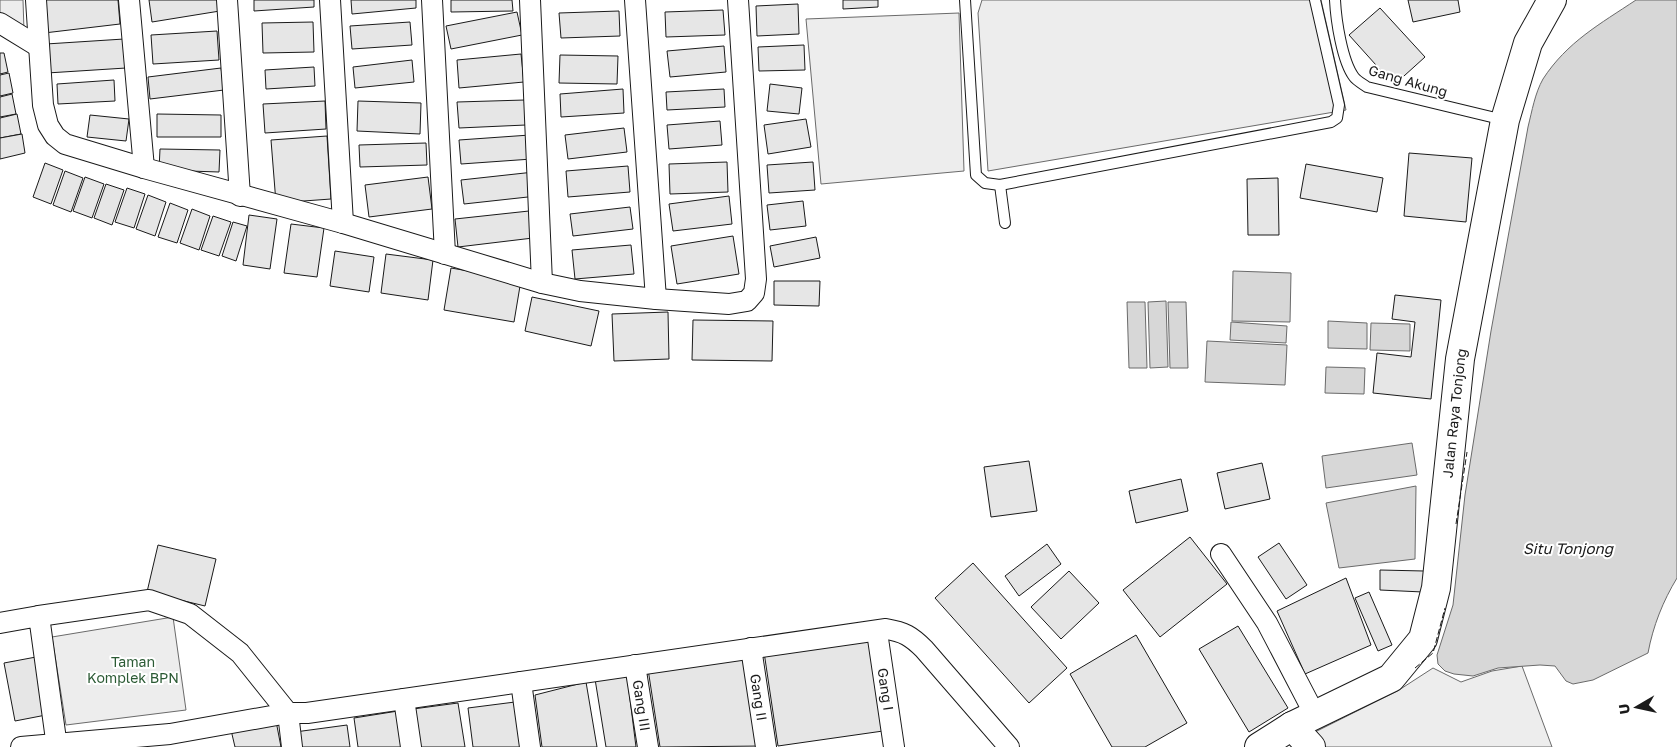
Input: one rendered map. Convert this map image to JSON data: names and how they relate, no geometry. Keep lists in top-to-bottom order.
{
  "streets": {
    "main road": ["Jalan Raya Tonjong"],
    "street": ["Gang I", "Gang II", "Gang III"],
    "lane": ["Gang Akung"]
  },
  "crossings": [
    ["Gang Akung", "Jalan Raya Tonjong"]
  ],
  "water": ["Situ Tonjong"],
  "parks": ["Taman Komplek BPN"],
  "north": "left"
}
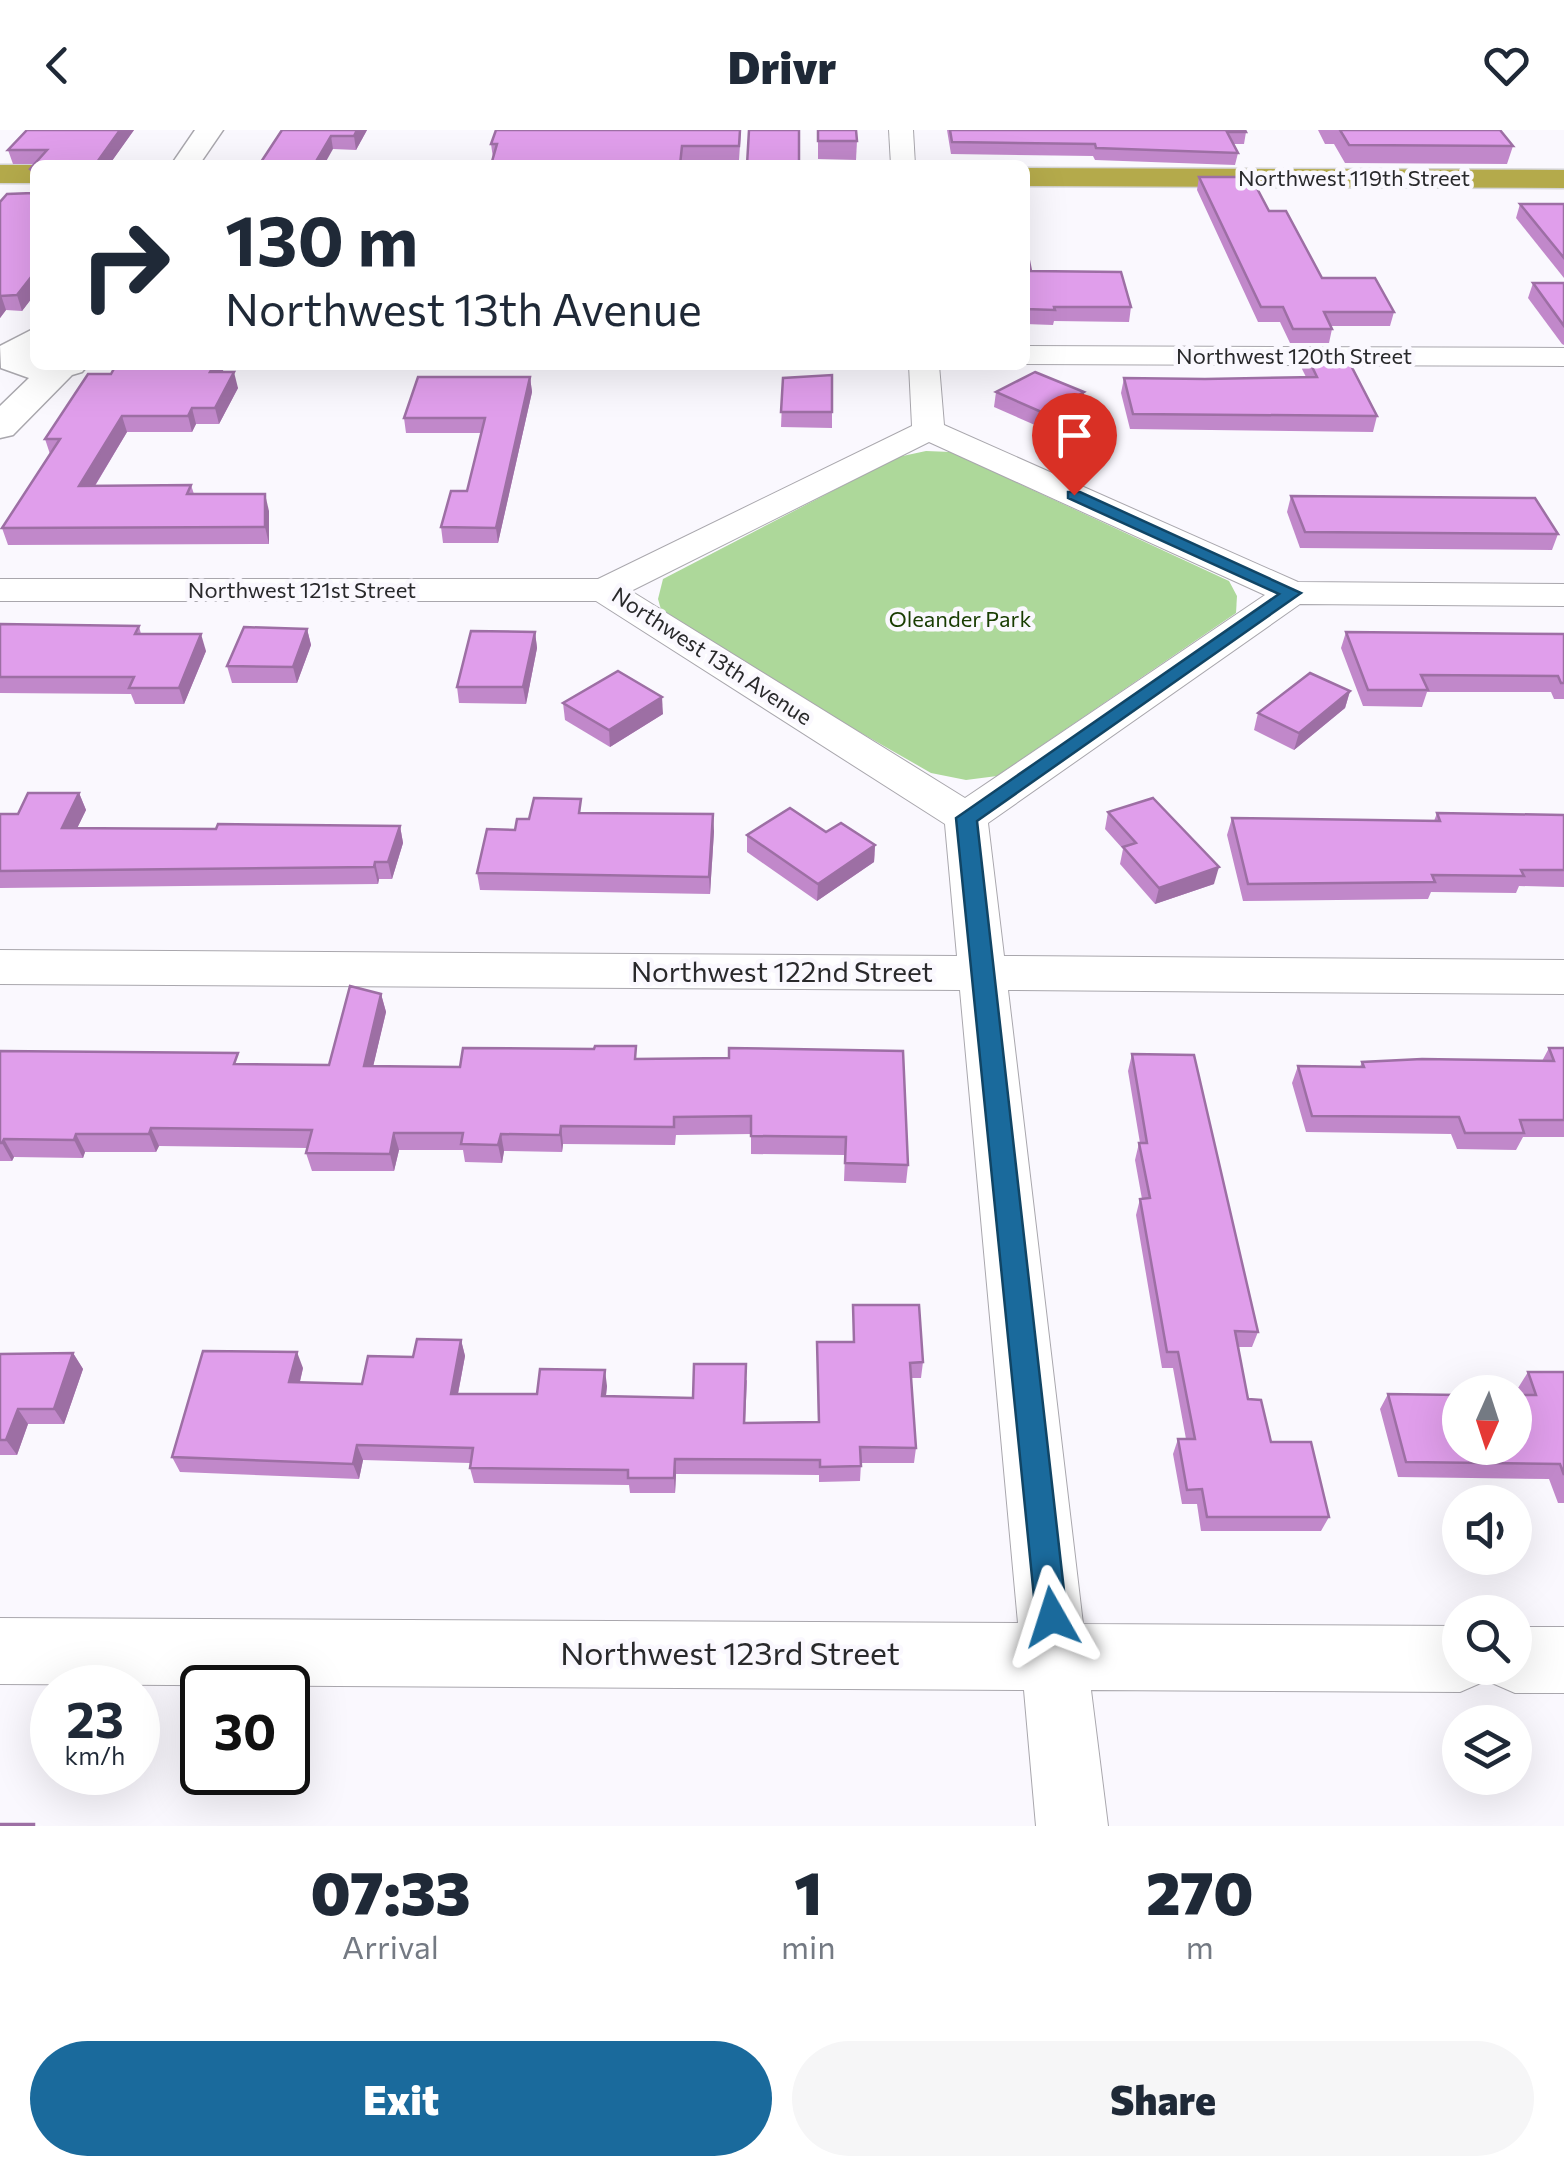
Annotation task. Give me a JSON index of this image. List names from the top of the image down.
{
  "streets": {
    "highway": ["Northwest 119th Street"],
    "street": [
      "Northwest 120th Street",
      "Northwest 121st Street",
      "Northwest 13th Avenue",
      "Northwest 122nd Street",
      "Northwest 123rd Street"
    ]
  },
  "crossings": [
    ["Northwest 121st Street", "Northwest 13th Avenue"]
  ],
  "parks": ["Oleander Park"],
  "north": "bottom",
  "page": {
    "header": "Drivr",
    "turn": ["130 m", "Northwest 13th Avenue"],
    "speed": "23 km/h",
    "limit": "30",
    "eta": [
      "07:33",
      "Arrival",
      "1",
      "min",
      "270",
      "m"
    ],
    "buttons": ["Exit", "Share"]
  }
}
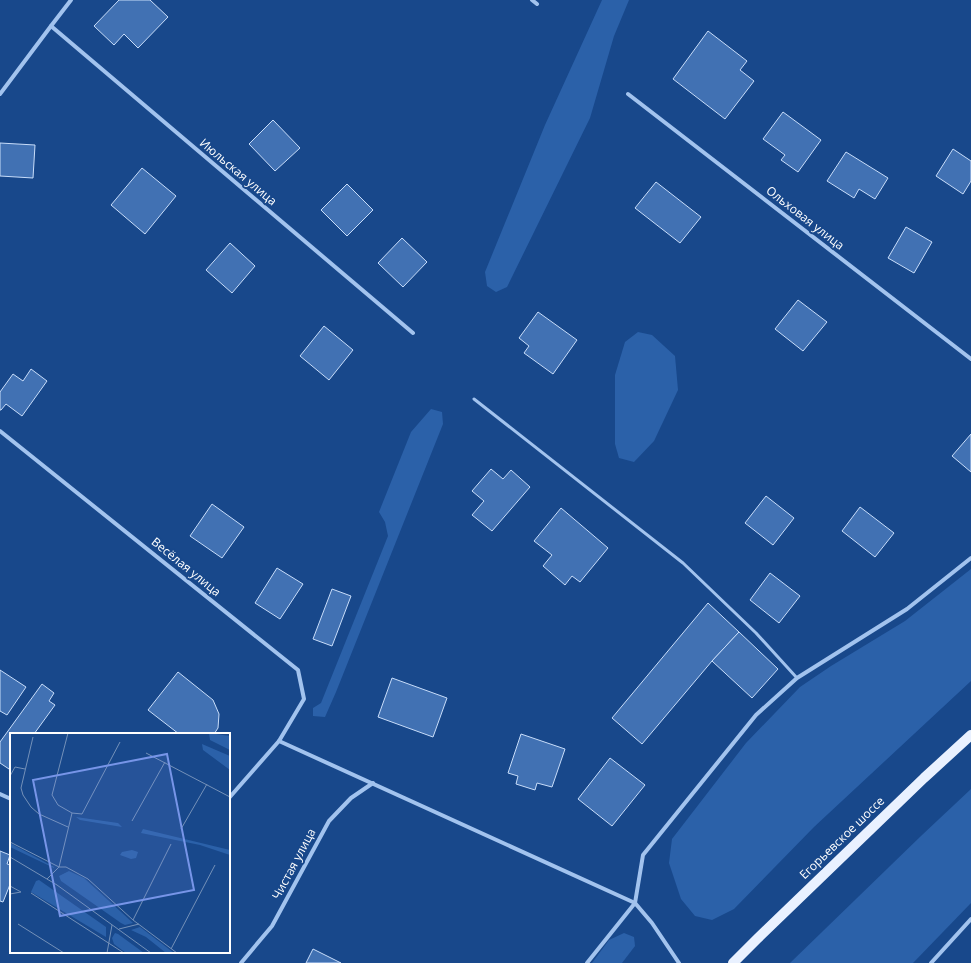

### EXERCISE PROMPT
Transcribe the lines that run from the line bearing "Annotation task. Give" through the last line of the data. Keep the wording exact and leave out every picture.

### EXERCISE ANSWER
Annotation task. Give me a JSON index of this image. List names from the top of the image down.
{
  "streets": {
    "highway": ["Northwest 119th Street"],
    "street": [
      "Northwest 120th Street",
      "Northwest 121st Street",
      "Northwest 13th Avenue",
      "Northwest 122nd Street",
      "Northwest 123rd Street"
    ]
  },
  "crossings": [
    ["Northwest 121st Street", "Northwest 13th Avenue"]
  ],
  "parks": ["Oleander Park"],
  "north": "bottom",
  "page": {
    "header": "Drivr",
    "turn": ["130 m", "Northwest 13th Avenue"],
    "speed": "23 km/h",
    "limit": "30",
    "eta": [
      "07:33",
      "Arrival",
      "1",
      "min",
      "270",
      "m"
    ],
    "buttons": ["Exit", "Share"]
  }
}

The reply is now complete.